*Brief A*:
According to the Minnesota Fringe Festival text, what percentage of box office revenue goes to the artists?
*Brief B*:
From the Minnesota Fringe Festival text, quote the part that opens with the words containing "The 2017 festival, which" and closes with "in October 2016.".

*Source text*:
⁂
Fringe shows are 60 minutes or less and appear in an official venue supplied by the festival for five performances stretched out over the festival's eleven days. Venues vary widely, with capacities ranging from 55 to over 400, and available configurations include black-box, proscenium, thrust or arena stages. Past venues include Minneapolis Theatre Garage, HUGE Improv Theater, Mixed Blood Theatre mainstage, Theatre de la Jeune Lune's side stage and the four stages at the University of Minnesota's Rarig Center. Normally, eleven shows will share a venue.
Performing companies that participate in the Fringe split a share of the ticket revenues with the festival and pay an application fee. Currently, the artists' share is 65 percent of the box office revenue.
The 2017 festival, which runs August 3-13, marks the 24th annual festival, the first under the leadership of executive director Dawn Bentley, who assumed this position on April 3, 2017, after former executive director Jeff D. Larson stepped down in October 2016.
Minnesota Fringe Festival is a founding member of United States Association of Fringe Festivals (USAFF).
The Minnesota Fringe Festival was created as part of a trend of fringe festival establishments in the United States. The country's first fringe was the Seattle Fringe Festival, founded in 1991, followed by the Orlando International Fringe Theater Festival and the San Francisco Fringe Festival in 1992 and 1993, respectively. Founded by Bob McFadden and operating with a budget of around $35,000, the Minnesota Fringe Festival first ran from June 23–July 2, 1994, in several theaters around the West Bank neighborhood of Minneapolis. In spite of the festival's name, the Minnesota Fringe did not serve as the fringe festival to any larger, more mainstream theater event. The first annual Fringe was described by Mark Pizzato as "quickly organized and underpublicized", with low attendance reported at its 53 shows, each of which cost six dollars or less and ran under 90 minutes. It drew 4,600 theatergoers and featured shows from companies hailing from three continents (North America, Asia, and Europe).
⁂
*Input data*:
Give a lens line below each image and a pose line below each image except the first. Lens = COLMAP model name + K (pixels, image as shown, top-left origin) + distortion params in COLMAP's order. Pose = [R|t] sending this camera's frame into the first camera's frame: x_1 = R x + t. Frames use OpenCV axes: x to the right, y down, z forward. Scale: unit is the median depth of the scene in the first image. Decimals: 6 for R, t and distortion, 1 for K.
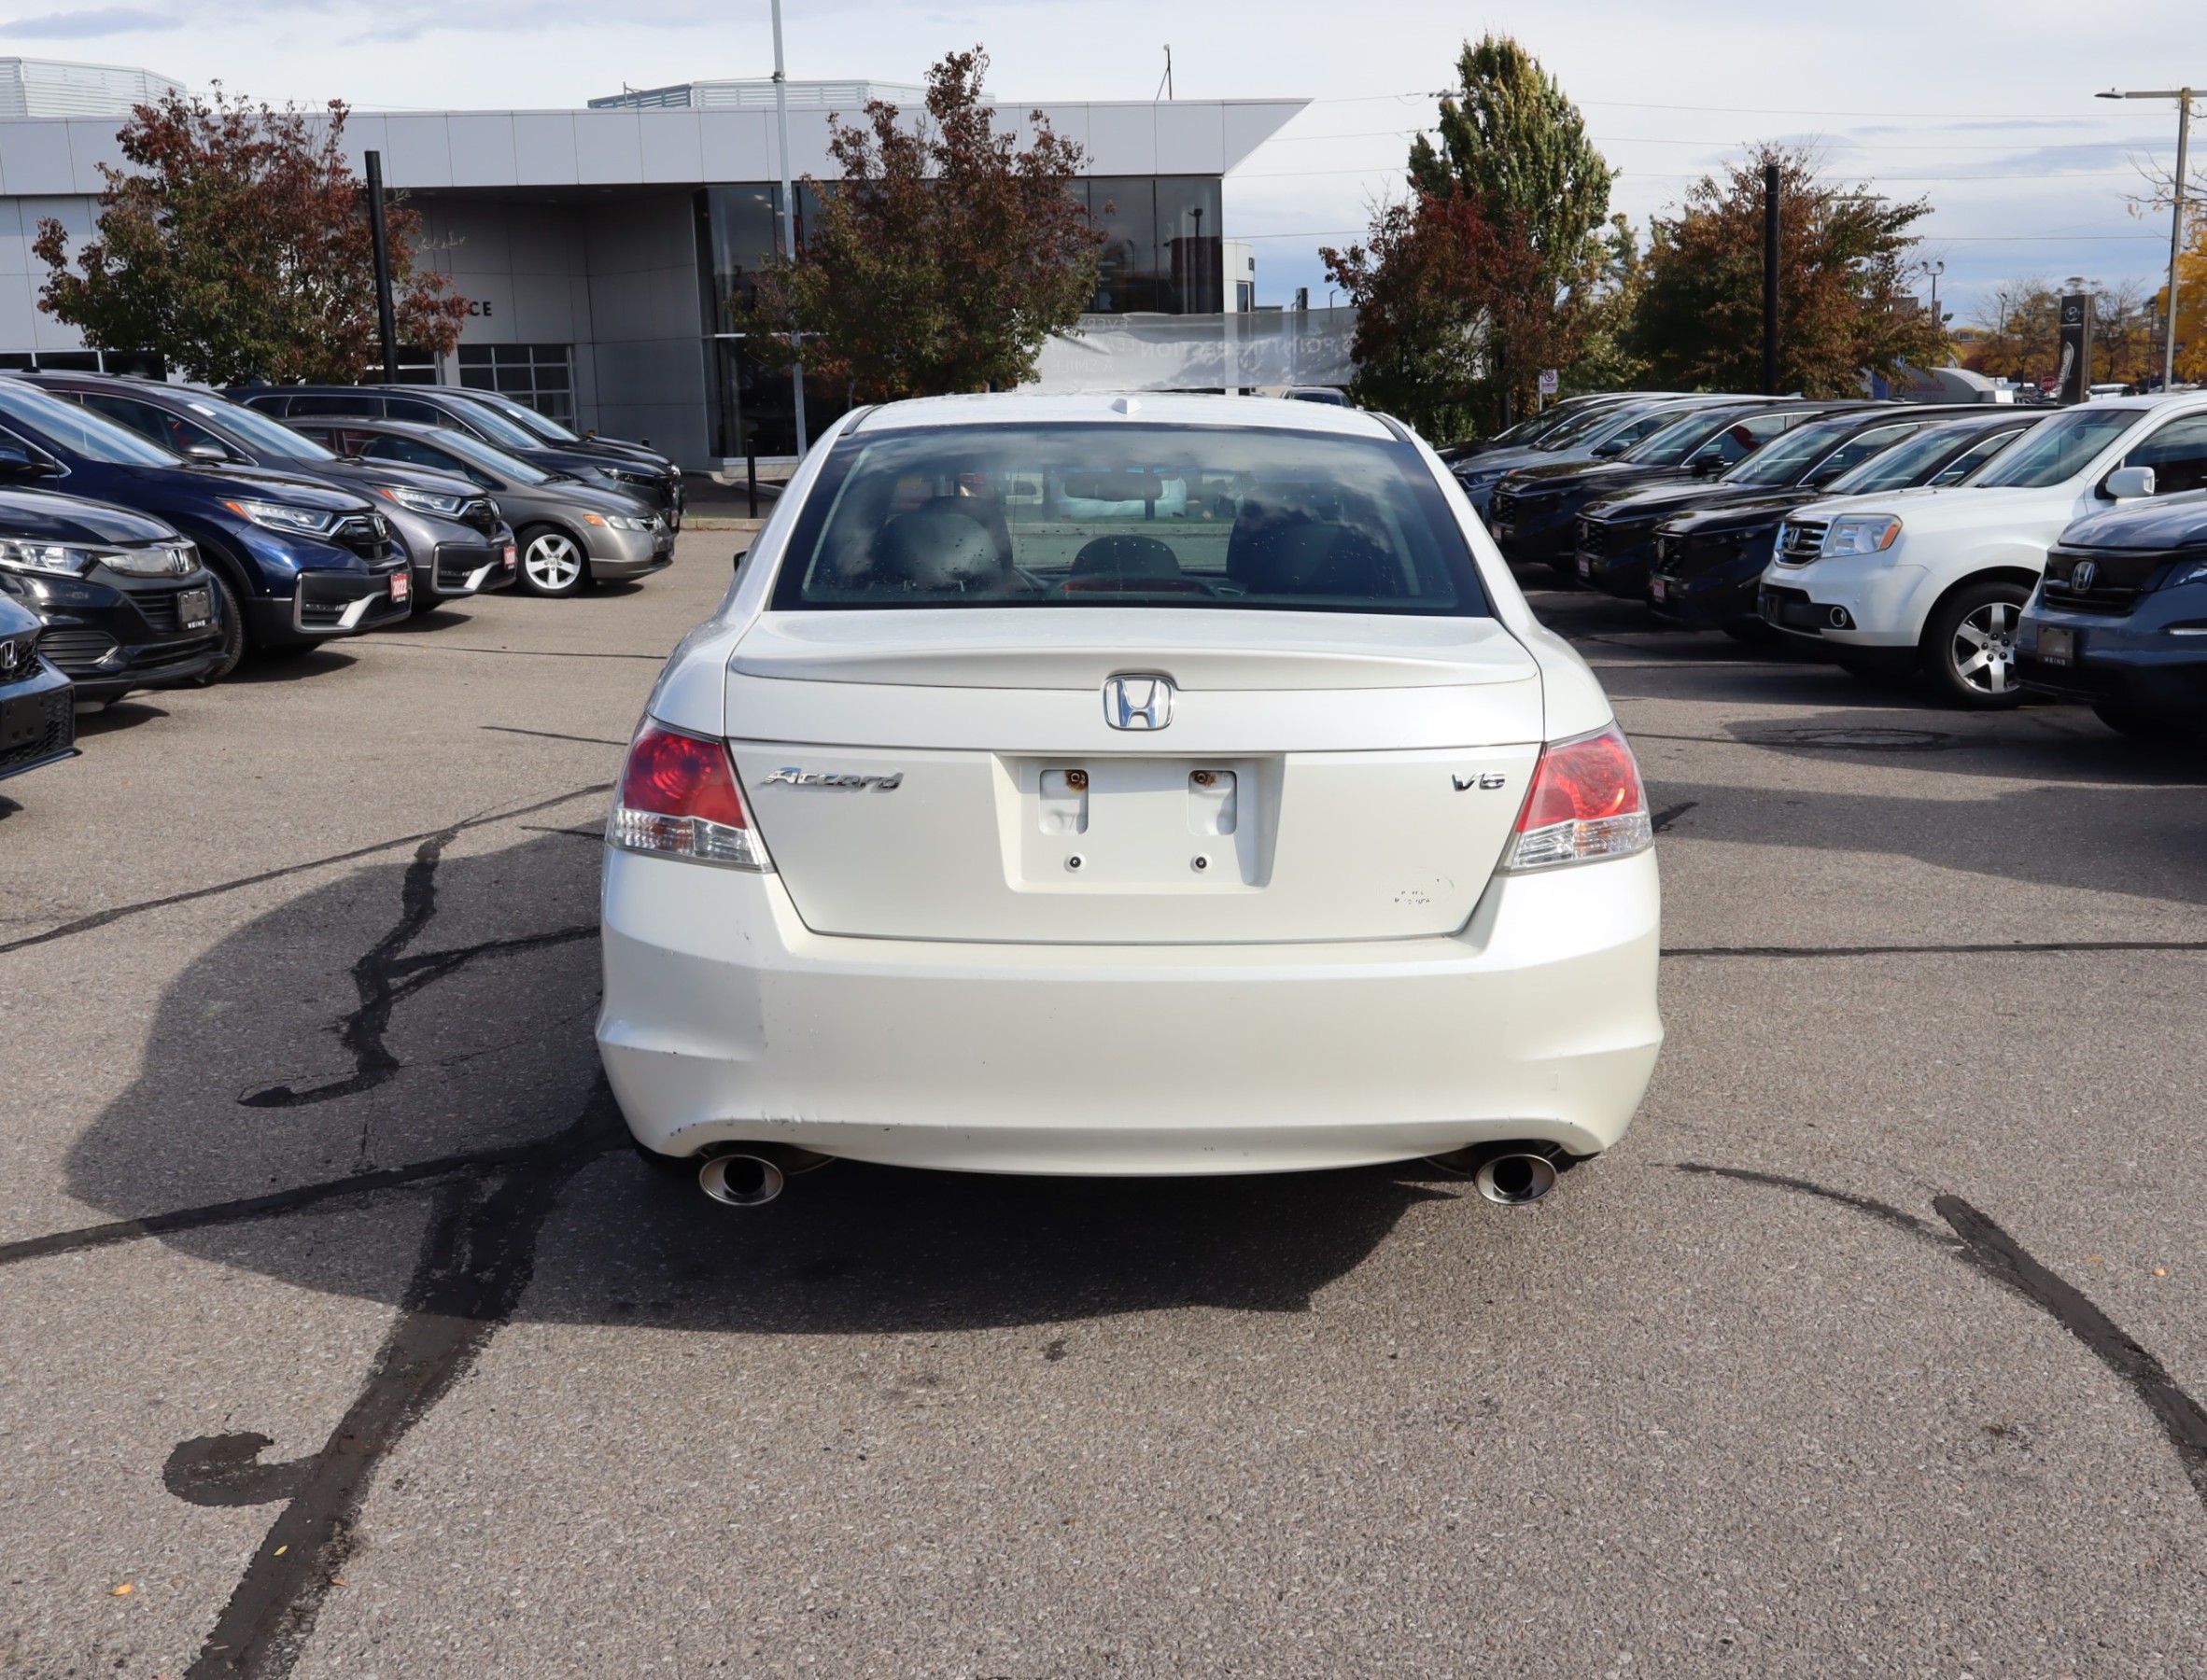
lens RADIAL K [[2100.6, 0, 1200.0], [0, 2100.6, 839.7], [0, 0, 1]] dist [-0.011779, -0.015180]
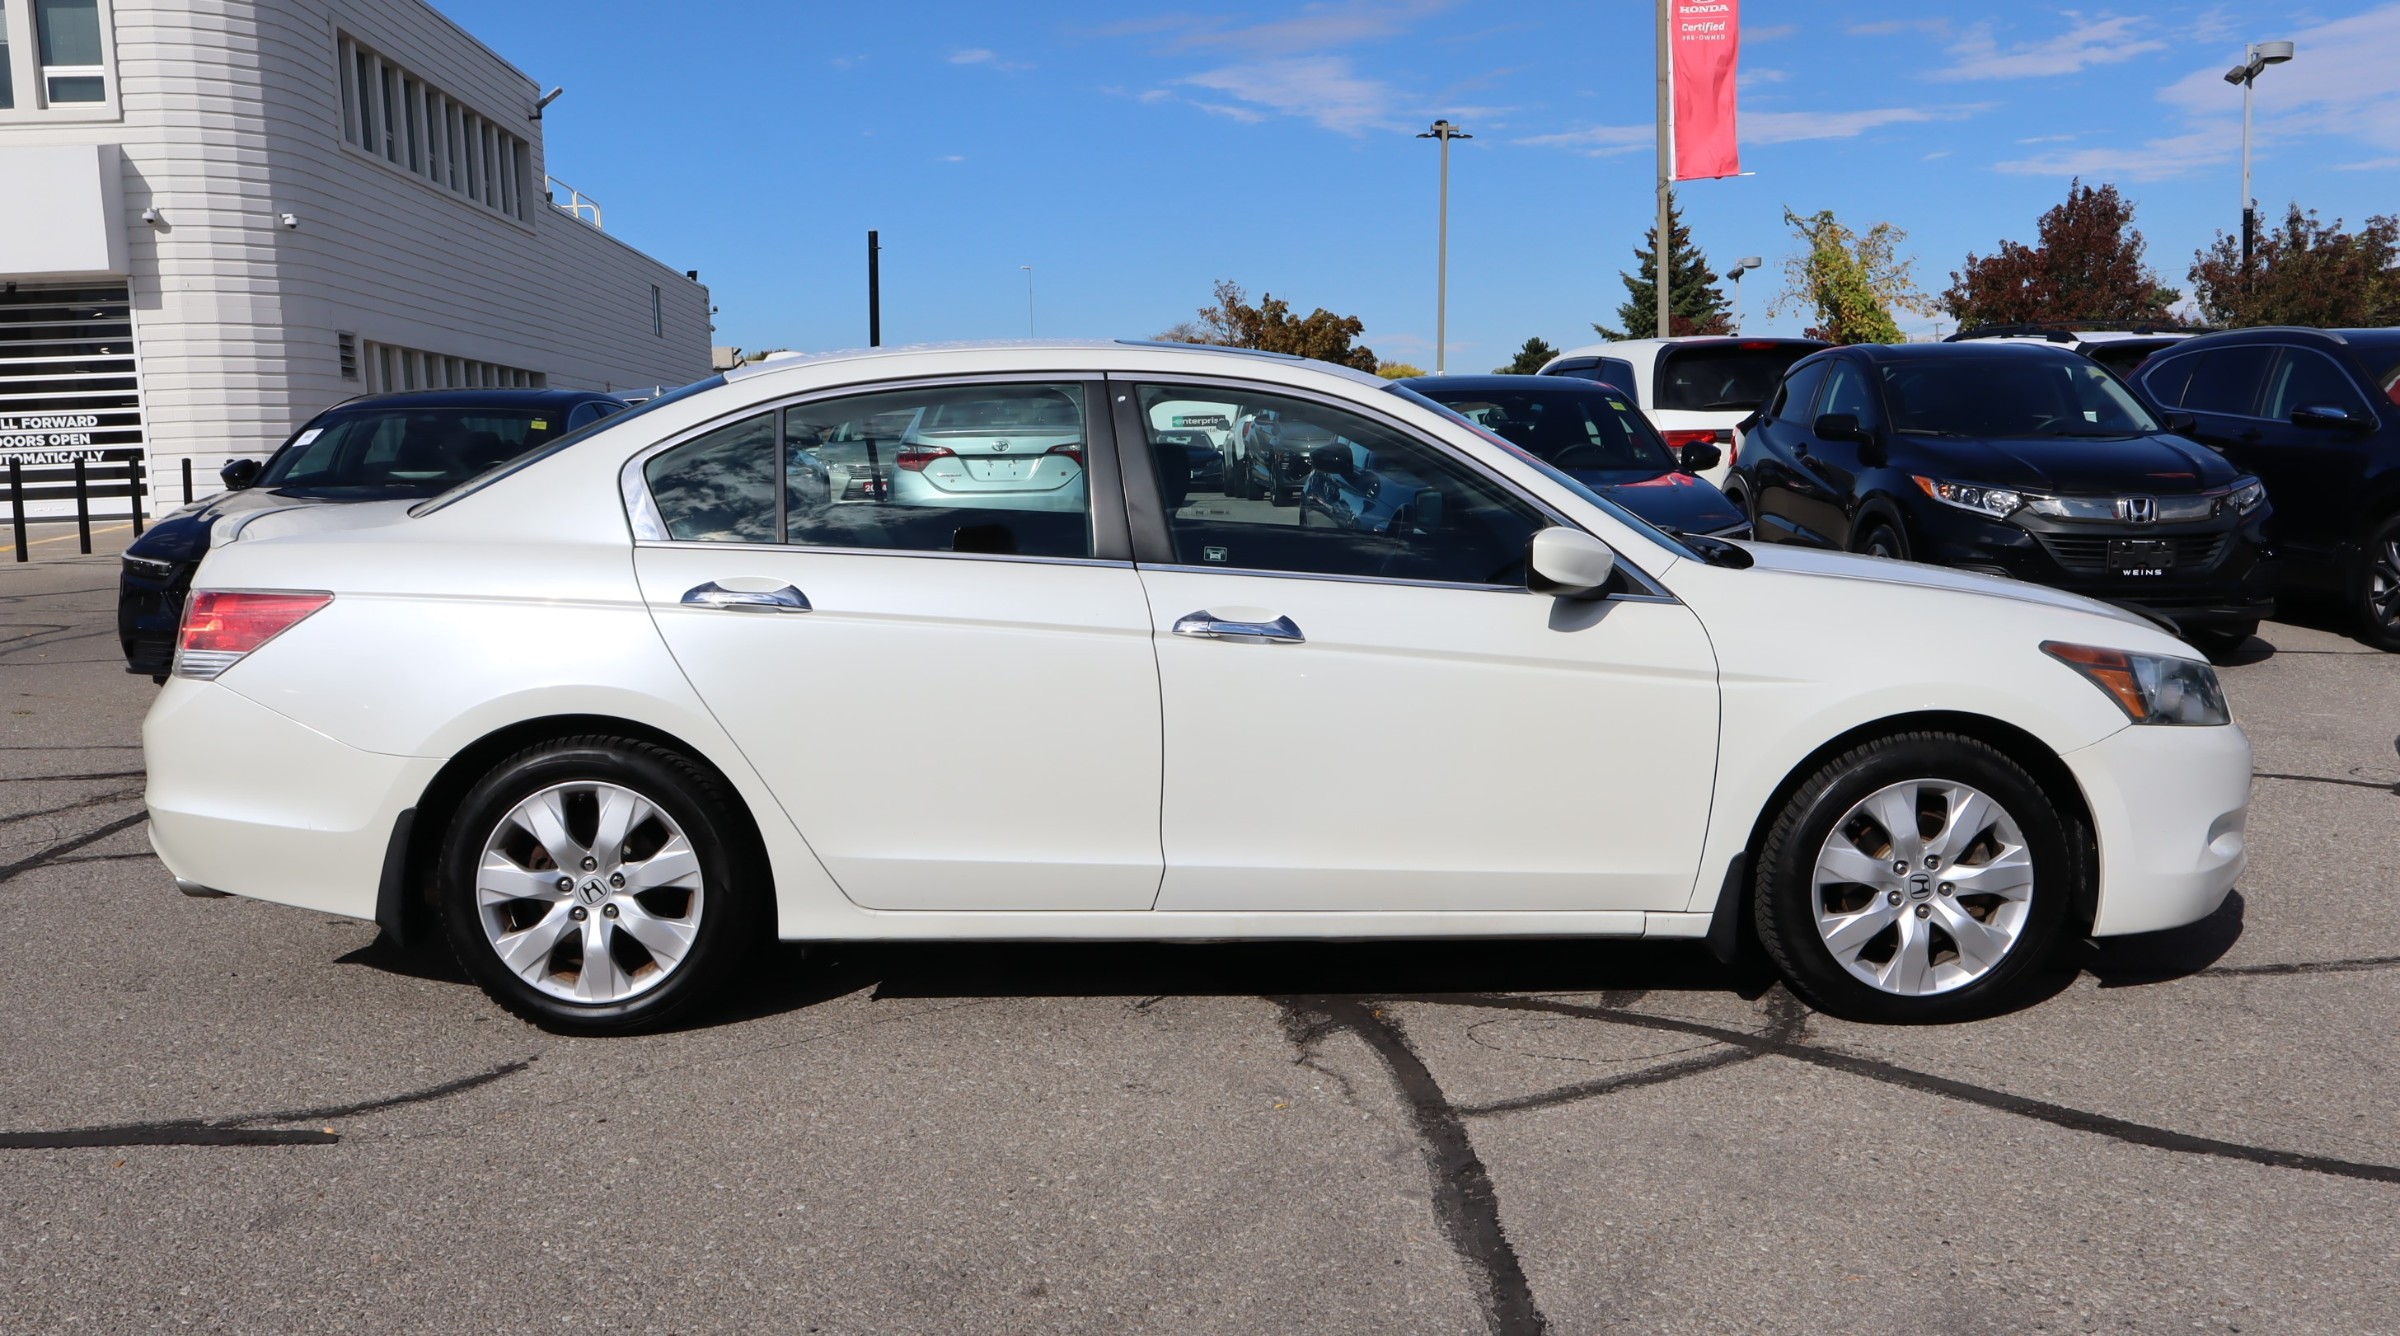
⁂
*Answer box A*:
65 percent

*Answer box B*:
The 2017 festival, which runs August 3-13, marks the 24th annual festival, the first under the leadership of executive director Dawn Bentley, who assumed this position on April 3, 2017, after former executive director Jeff D. Larson stepped down in October 2016.